E-cigs are “very liberating,” said Castellano, who used to join the other nicotine addicts at the factory’s designated smoking area.
Twenty-five years after companies began banning smoking in the workplace, the increasing popularity of e-cigs is forcing them to review their policies. Many corporations still ban “vaping” as they wait to see if the U.S. Food and Drug Administration will regulate e-cigs as strictly as regular smokes. Yet Kraft and Walgreen Co. allow local managers to set the rules. Smaller firms, especially creative agencies and Web startups, have already adopted a more laissez-faire attitude.
U.S. e-cig sales will triple this year to $1.5 billion and double annually through 2018, according to Euromonitor International projections. After that, sales of e-cigs may increase 10 percent a year and reach $124.5 billion in 2028, surpassing conventional smokes for the first time, Kenneth Shea, an analyst for Bloomberg Industries in Skillman, New Jersey, said in an interview today.
They’re expected to accelerate as traditional tobacco makers muscle into a market previously dominated by small players. Both Altria Group Inc. and Reynolds American Inc., the biggest U.S. tobacco sellers, are expanding distribution of e-cigs. Lorillard Inc. controls about half of the U.S market with blu eCigs, which it acquired last year.
So far, small companies where bosses can monitor whether e-cigs bother co-workers are more likely to allow vaping.
“It is all new to us,” said Ged King, president of the Sales Factory, a 35-employee marketing firm based in Greensboro, North Carolina.
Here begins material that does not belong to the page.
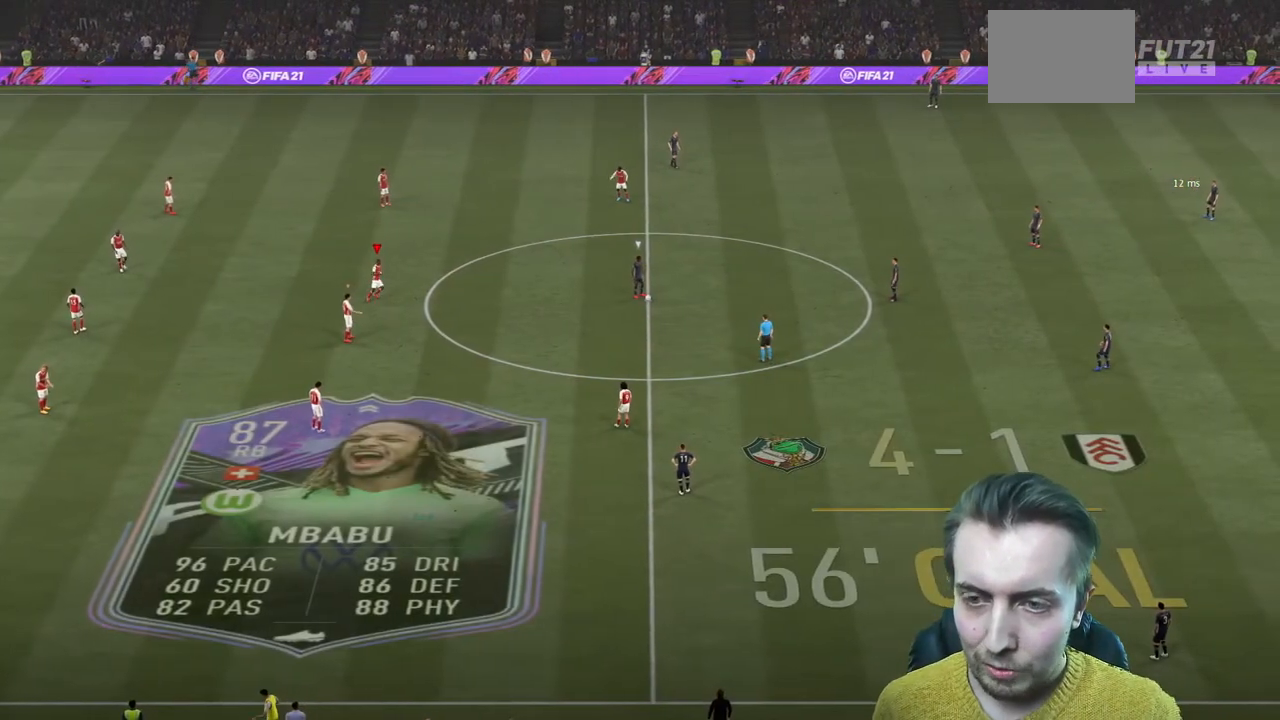
{"buttons": ["R2"], "left_stick": "up-right", "right_stick": "center", "events": [[167, "L2", "down"], [367, "L2", "up"]]}
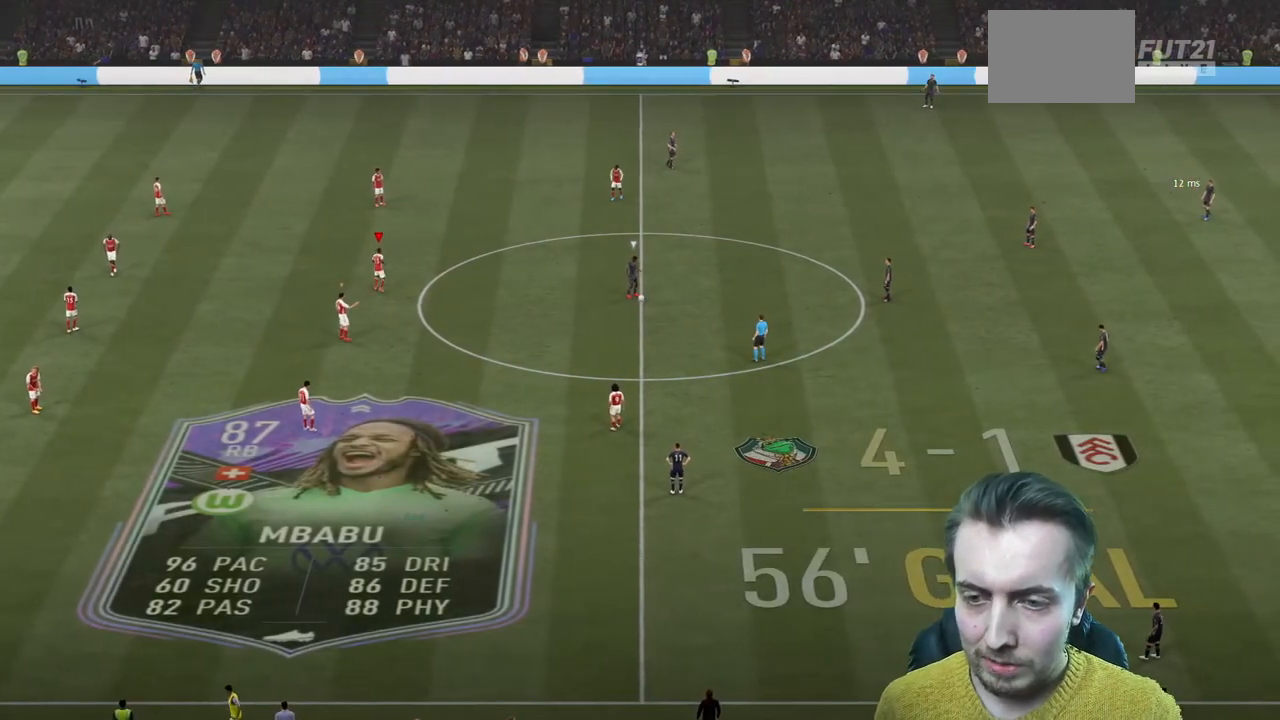
{"buttons": ["R2"], "left_stick": "right", "right_stick": "center", "events": [[33, "left_stick", "right"]]}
He looked up in surprise during a staff meeting a few months ago to see an employee vaping. Now several employees do it, presumably “to help them kick the smoking habit,” he said.
“We’ve not put a policy in place because nobody has complained,” King said.
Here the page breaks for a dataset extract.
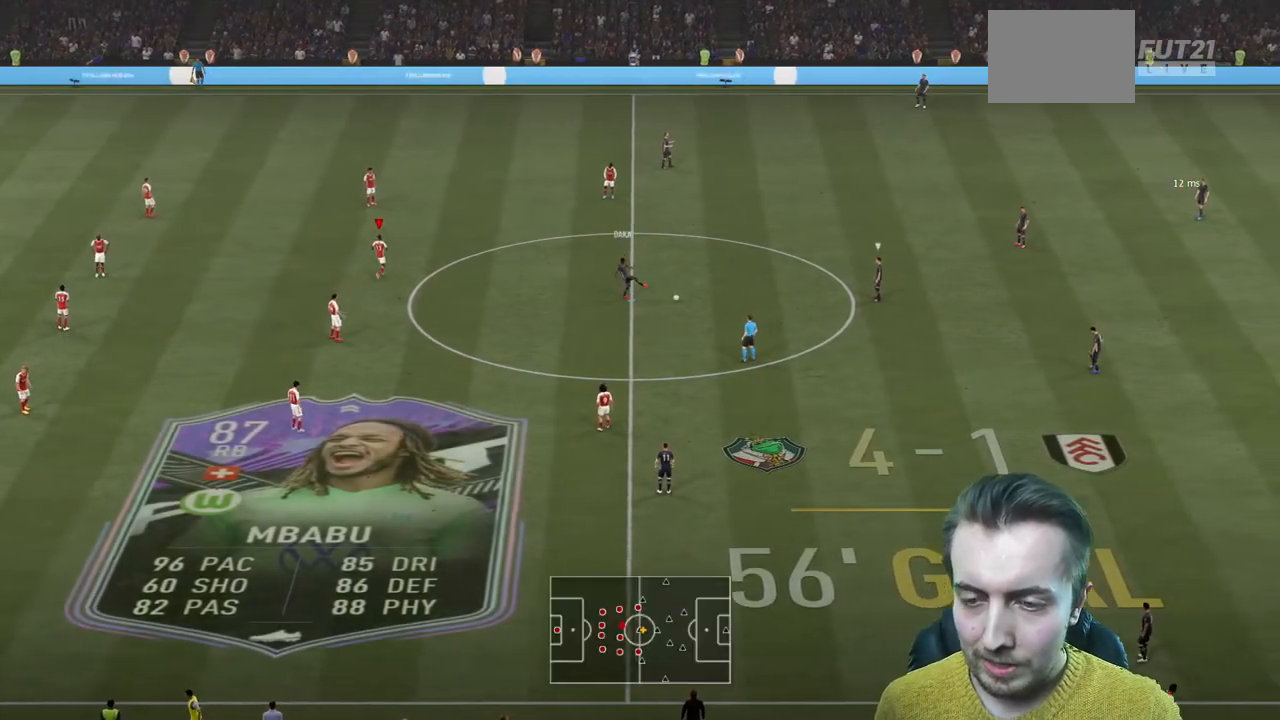
{"buttons": ["R2"], "left_stick": "right", "right_stick": "center", "events": []}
The technology gives users seeking anonymity an edge. E-cigs heat liquid nicotine into an inhaled vapor, dissipating faster than cigarette smoke. So workers more worried about being seen than smelled puff e-cigs in empty offices and bathrooms, according to posts on the E-Cigarette Forum website, where visitors share favorite flavors and vaping lounges, as well as tips on how to avoid offending co-workers.
“I’m doing it on the down-low and just close the door,” said Dennis Rumpf, a construction manager in Charlotte, North Carolina. He declined to identify his employer because it didn’t authorize him to speak publicly.
Rumpf, 37, said he alternates between menthol and classic tobacco flavors in the e-cigs he’s been using for six months, after 19 years as a smoker.
“I have people come into my office all the time and I’m sure they’d say something if they noticed anything,” he said.
Web developer Adam Gray has won his boss’s approval to use e-cigs at his Minnetonka, Minnesota, office.
“It makes him more productive and sets him on a path for better health,” said Paul Hanson, chief operating officer of TrackIF LLC, a firm that monitors price changes across the Web.
Gray, 27, said he can “vape all day, a puff here and there” without leaving his desk.
Kraft doesn’t have a companywide e-cigs policy and allows managers to make their own rules as long as they abide by local and state laws. Walgreen, the largest U.S. drugstore retailer, also leaves decisions to office managers.
However, health and regulatory uncertainties have prompted many employers to treat e-cigs like regular cigarettes, said Paula Andersen, a registered nurse at Buck Consultants, a human-resources firm that advises companies on health programs.
“We recommend that if companies do have a tobacco-free policy that they call electronic cigarettes out as well,” said Andersen, who declined to identify clients.
Exxon Mobil Corp. and General Motors Co. allow vaping in designated smoking areas, while CVS Caremark Corp. and Lowe’s Cos. currently ban e-cigs and regular smokes. Levi Strauss & Co. forces vapers to do their business outside.
“For the most part, people who vape are treated as smokers,” said LeeAnn Blohm, who favors chocolate peanut butter and butterscotch e-cigs. She declined to identify her employer in Austin, Texas, which doesn’t allow vaping inside.